The purpose of this article is to compare the Charlson comorbidity index derived from a rapid single-day chart review with the same index derived from administrative data to determine how well each predicted inpatient mortality and nosocomial infection.
Cross-sectional study.
The study was conducted in the context of the Swiss Nosocomial Infection Prevalence (SNIP) study in six hospitals, canton of Valais, Switzerland, in 2002 and 2003.
We included 890 adult patients hospitalized from acute care wards.
The Charlson comorbidity index was recorded during one single-day for the SNIP study, and from administrative data (International Classification of Disease, 10th revision codes). Outcomes of interest were hospital mortality and nosocomial infection.
Out of 17 comorbidities from the Charlson index, 11 had higher prevalence in administrative data, 4 a lower and two a similar compared with the single-day chart review. Kappa values between both databases ranged from - 0.001 to 0.56. Using logistic regression to predict hospital outcomes, Charlson index derived from administrative data provided a higher C statistic compared with single-day chart review for hospital mortality (C = 0.863 and C = 0.795, respectively) and for nosocomial infection (C = 0.645 and C = 0.614, respectively).

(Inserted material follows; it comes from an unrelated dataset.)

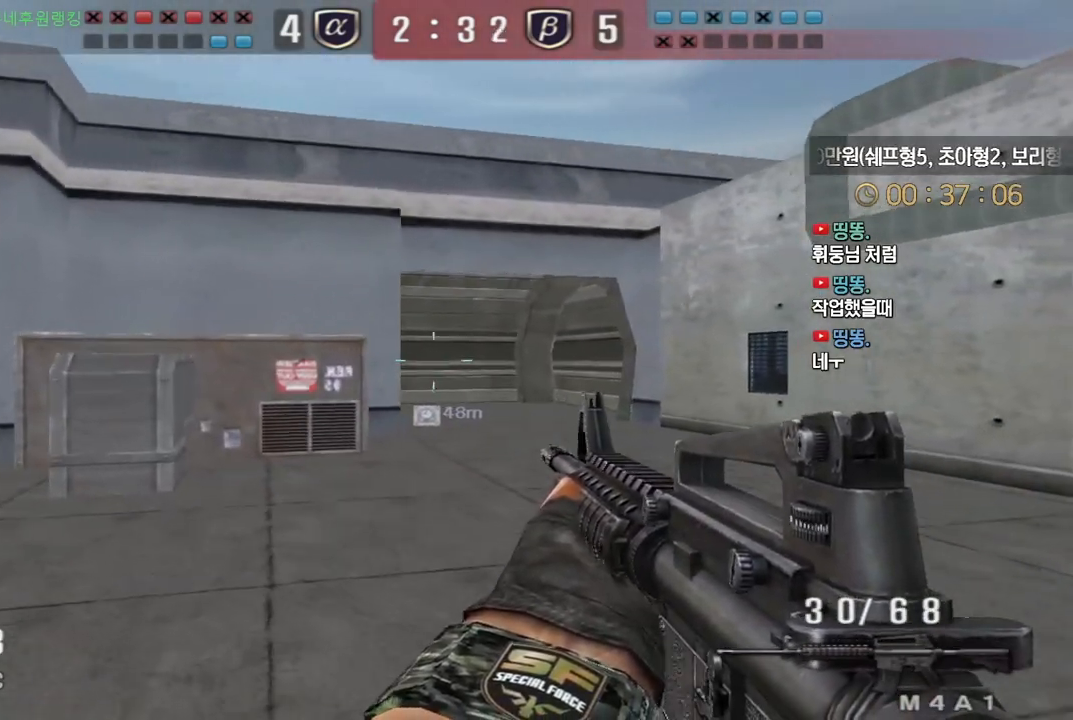
{"keys": ["ctrl"], "events": [[133, "ctrl", "down"], [150, "w", "up"], [167, "a", "up"], [233, "ctrl", "up"], [233, "w", "down"], [250, "a", "down"], [467, "ctrl", "down"], [483, "a", "up"], [483, "w", "up"]]}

The Charlson index derived from administrative data was superior to the index derived from rapid single-day chart review. We suggest therefore using administrative data, instead of single-day chart review, when assessing comorbidities in the context of the evaluation of nosocomial infections.
本文旨在比较通过单日快速病历审查得出的查尔森合并症指数与从管理数据得出的相同指数,以确定两者对住院患者死亡率和医院感染的预测效果如何。
横断面研究。
该研究于2002年和2003年在瑞士瓦莱州六家医院进行的瑞士医院感染患病率(SNIP)研究背景下开展。
我们纳入了890名来自急性护理病房的成年住院患者。
在SNIP研究的单日期间记录查尔森合并症指数,并从管理数据(国际疾病分类第10版编码)中获取该指数。感兴趣的结果是医院死亡率和医院感染。
在查尔森指数的17种合并症中,与单日病历审查相比,11种在管理数据中的患病率更高,4种更低,2种相似。两个数据库之间的kappa值范围为-0.001至0.56。使用逻辑回归预测医院结局,与单日病历审查相比,从管理数据得出的查尔森指数在预测医院死亡率(分别为C = 0.863和C = 0.795)和医院感染(分别为C = 0.645和C = 0.614)方面提供了更高的C统计量。
从管理数据得出的查尔森指数优于从单日快速病历审查得出的指数。因此,我们建议在评估医院感染时评估合并症时使用管理数据,而不是单日病历审查。